Control HTML document Unicode decoding
Requested feature
Sometimes previous tools, e.g., OCR libraries output incorrectly encoded HTML. Because of visual similarity, for example, some undesired and incorrect character like https://www.compart.com/en/unicode/U+E157 is encoded, instead of https://www.compart.com/en/unicode/U+2630. Currently, when Docling parses an HTML document with such a character, it (or rather, BeautifulSoup) escapes these characters. For example, this heading item:
<h2 id="contents">Contents<a class="headerlink" href="#contents" title="Permanent link"></a></h2>
ends up with the .text value:
'Contents\ue157'
I have not found a straightforward way to control this behavior from within Docling or BeautifulSoup.
Alternatives
I have not found a robust and direct method to process these escapes from within Python. String substitution tricks are possible but at a performance cost.
@sanmai-NL I am not entirely sure what your request is. The escaped unicode in the string representation will actually print as a symbol, such as in:
> s = 'Contents\ue157'
> print(s)
Contents
How it prints depends on the interpreter.

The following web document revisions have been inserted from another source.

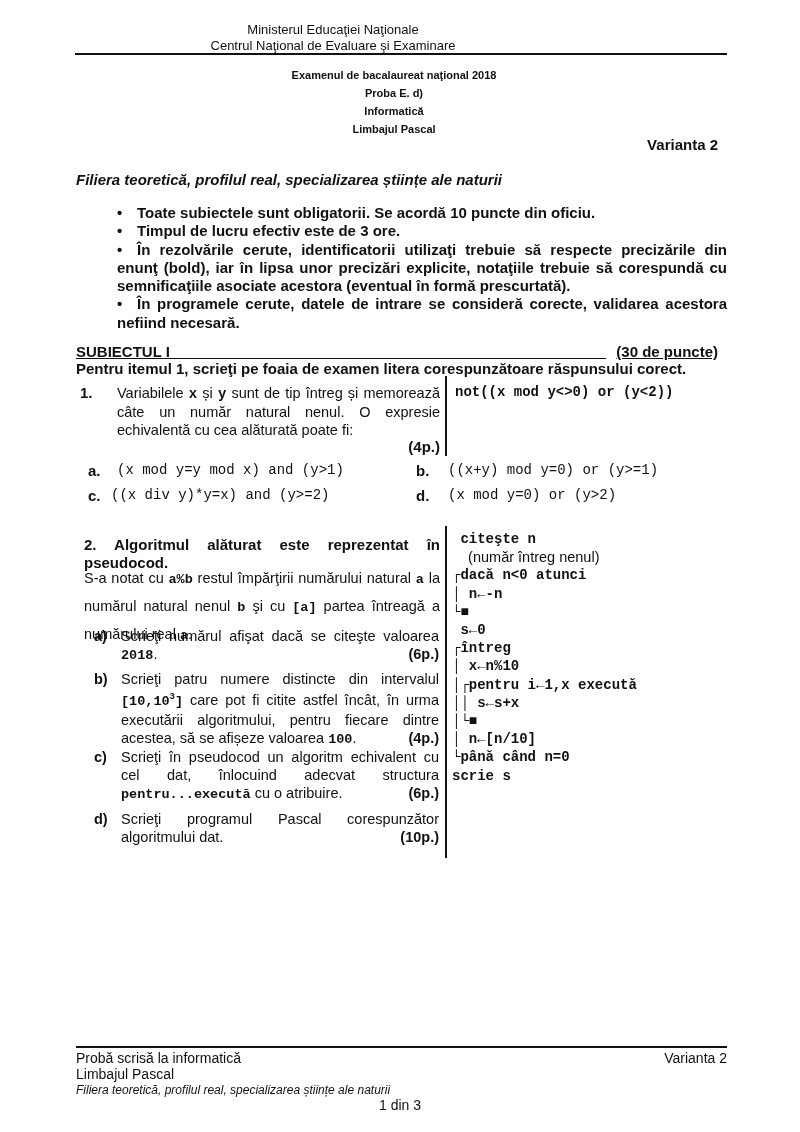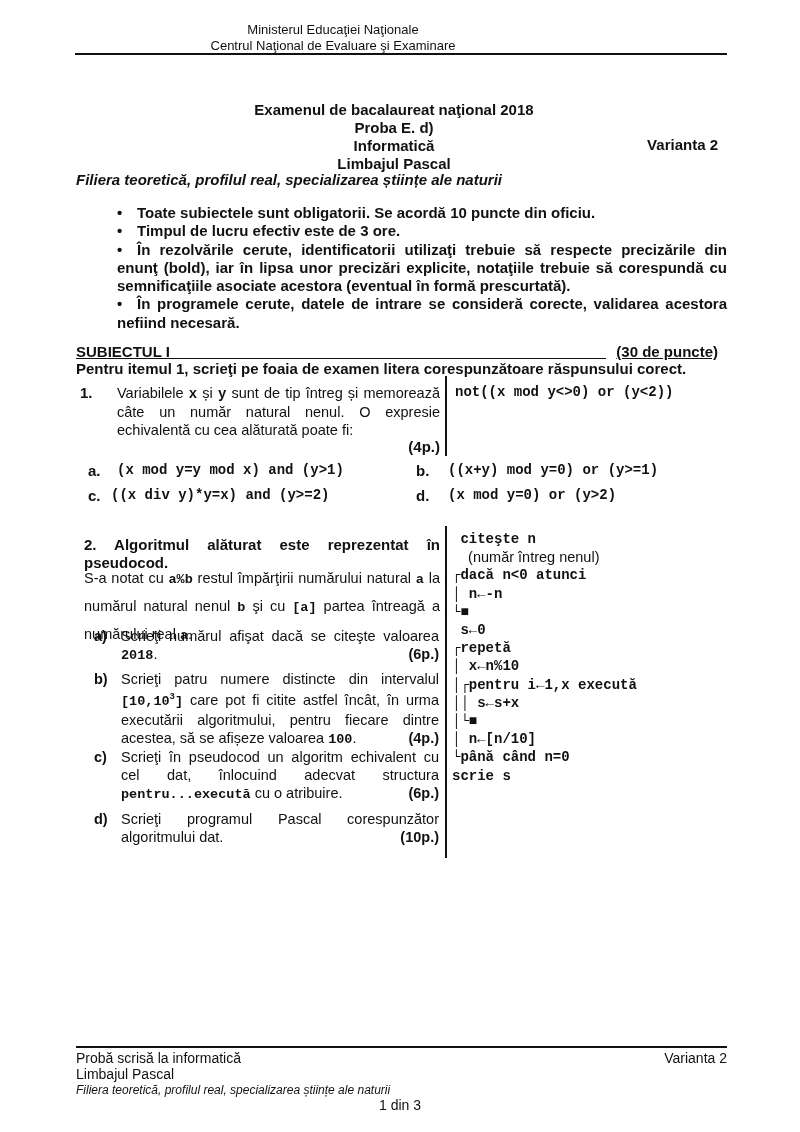"Examenul de bacalaureat naţional 2018" .title-block { font-size: 15px -> 11px; margin-top: 35px -> none }
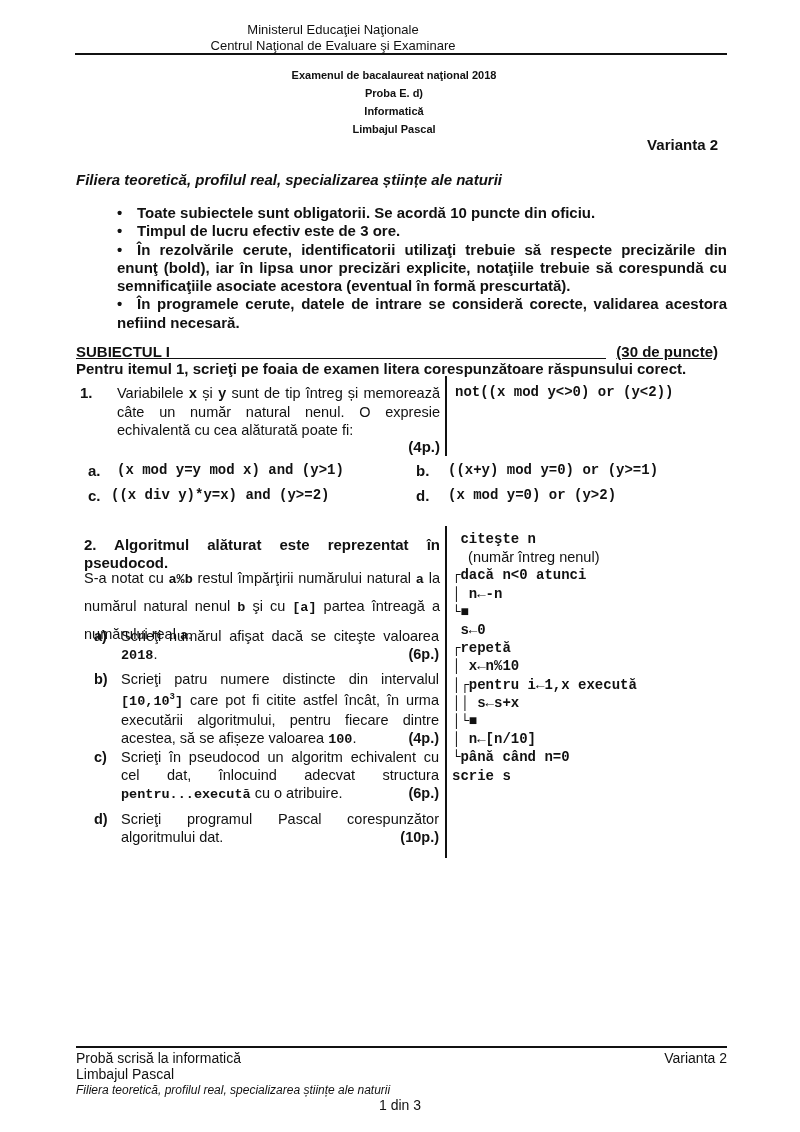"(x mod y=y mod x)" .opt .ex { font-weight: bold -> normal }
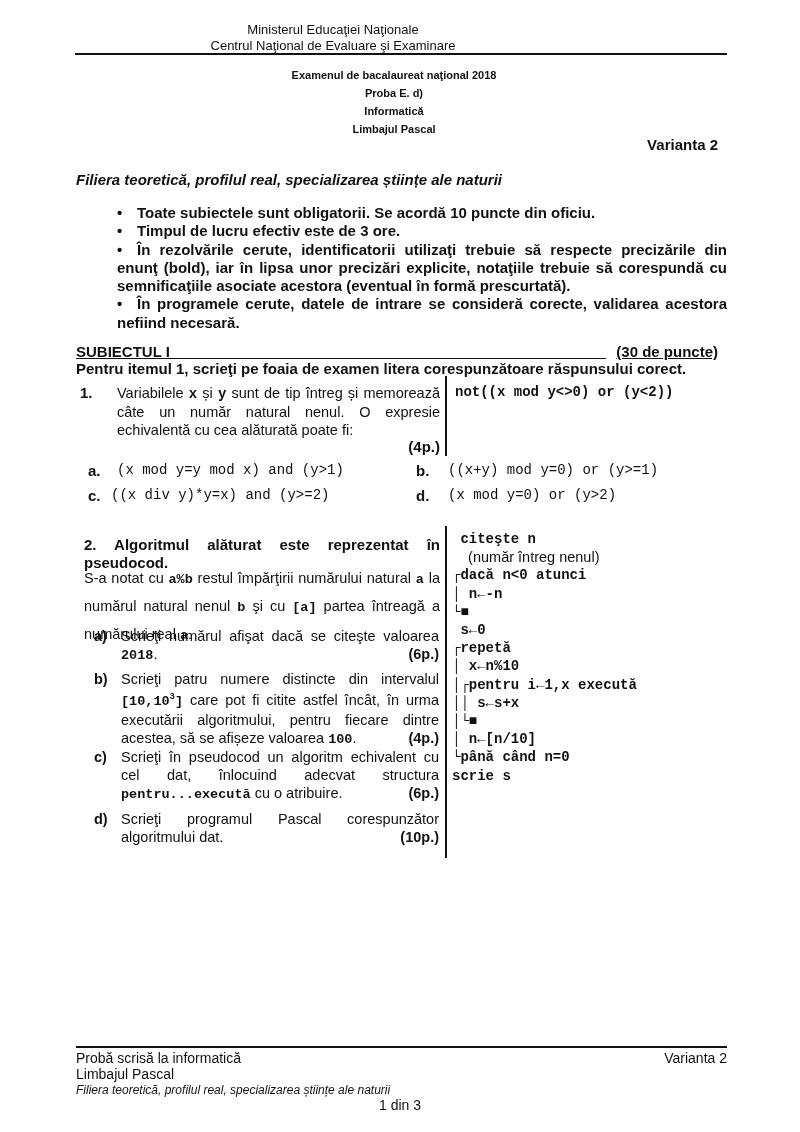"┌repetă" div { text: repetă -> întreg }
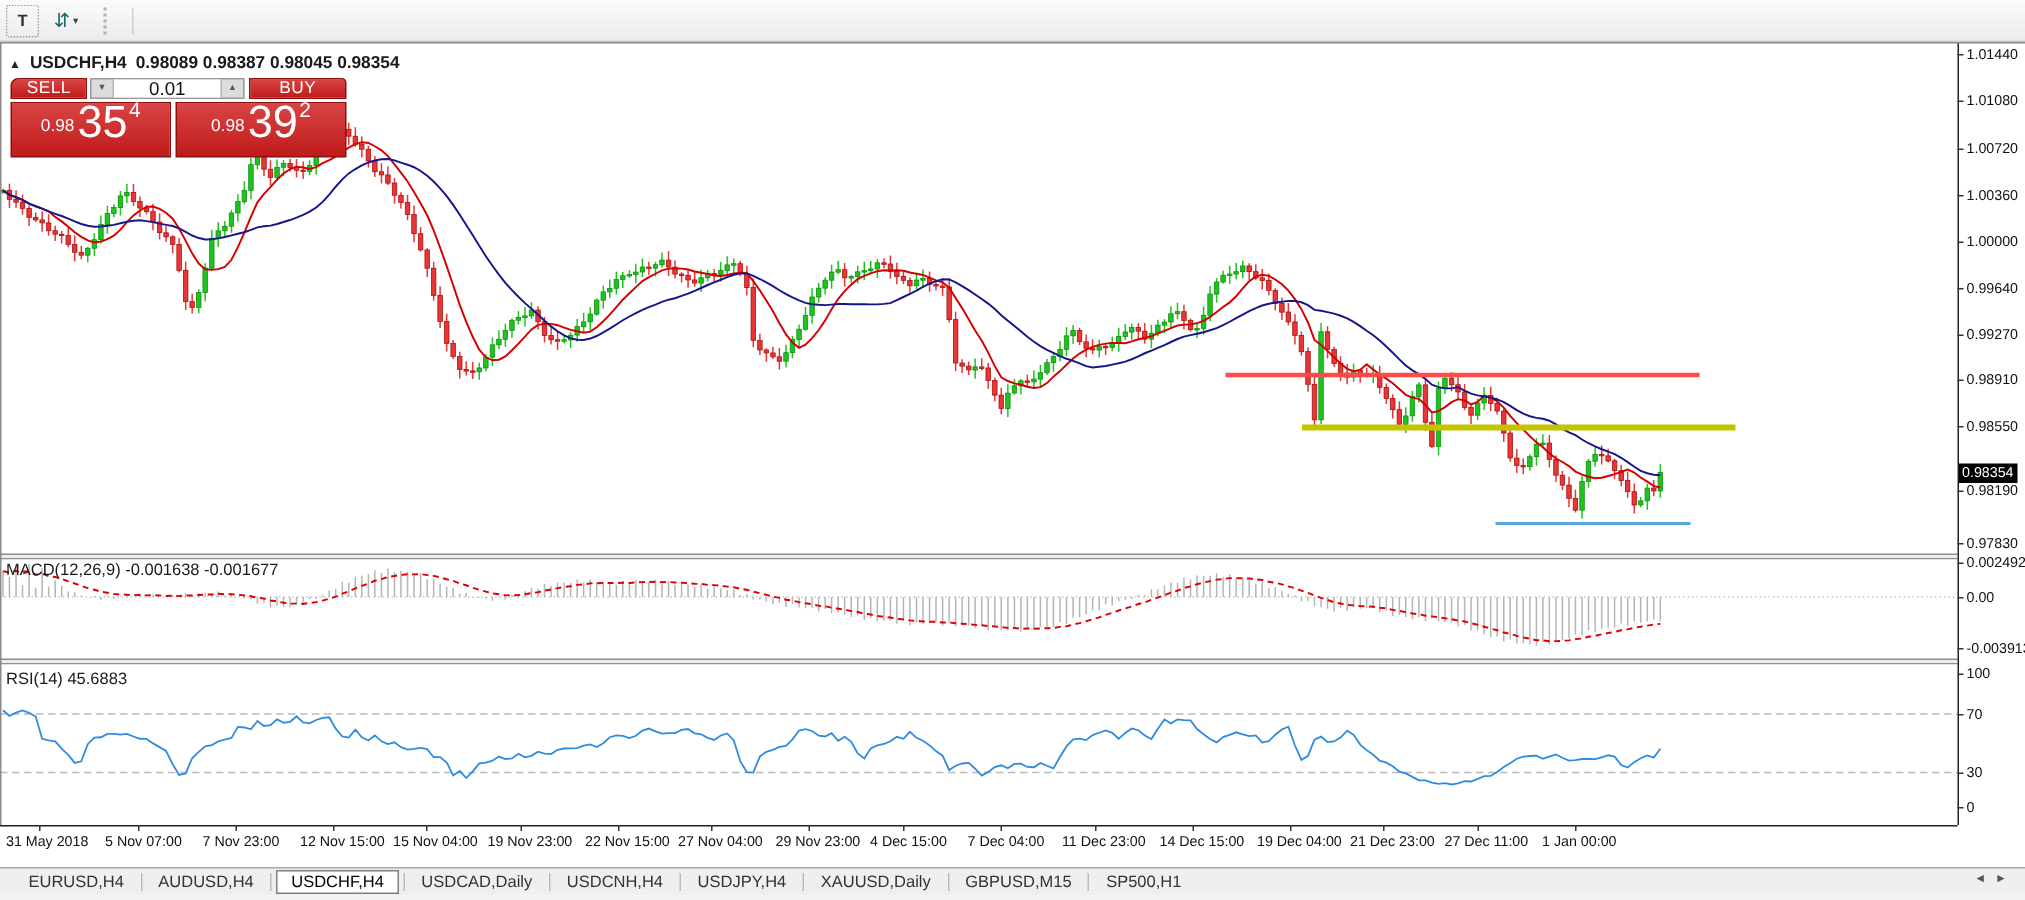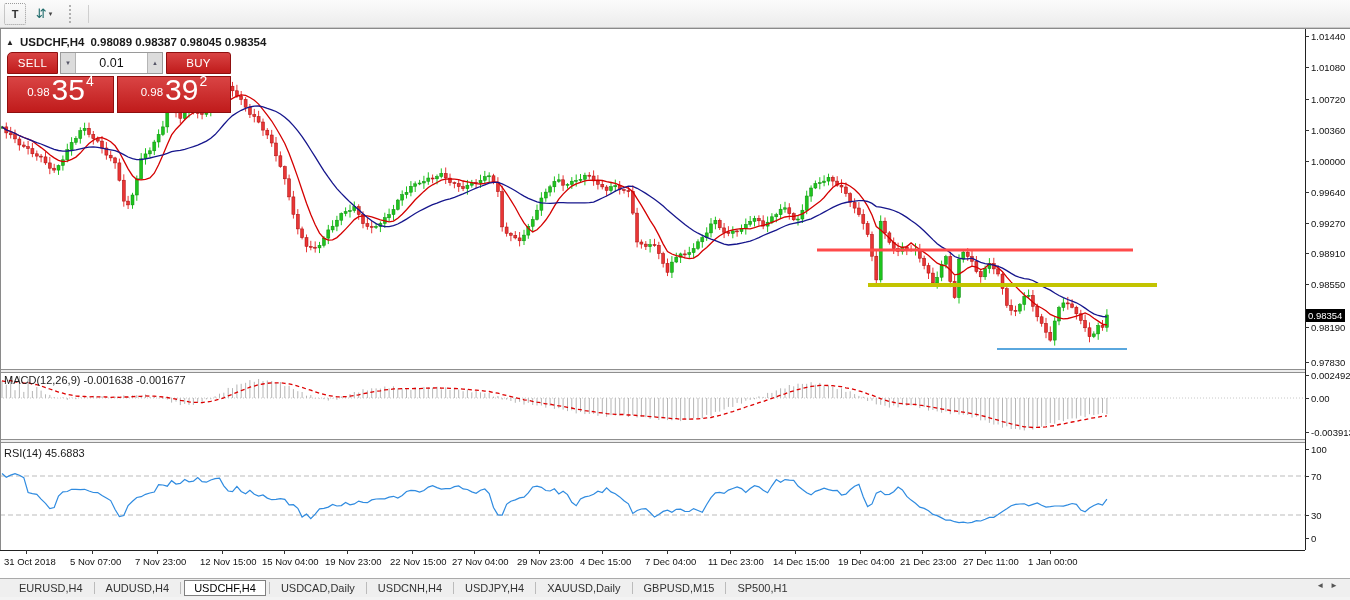"SELL" .ocp-row1 { height: 22px -> 14px }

It's a character we don't want. It's a data quality issue.
We have a custom cleanup function now that filters based on Unicode General Category. This character makes no sense in document text. To reiterate, what we request is a way to control which characters end up in Docling text nodes.
I'm a bit confused by the conversation of this issue. I see two possible interpretation:
- The character which is read by the html backend is wrong, i.e. "https://www.compart.com/en/unicode/U+E157 is encoded, instead of https://www.compart.com/en/unicode/U+2630"
- There seem to be a wish of skipping those "anchor / permalink / icon" html components
If we are talking about 1, I think it could be an encoding bug (to be verified). If we are talking about 2, it would require a design for custom logic in parsing html pages, which, unfortunately, seems very specific to the actual page.
It's about 1.
I have a similar issue where the exported markdown includes encoded symbols such as & and /ff istead of & and ff. Is there a way to toggle the decoding of html like symbols?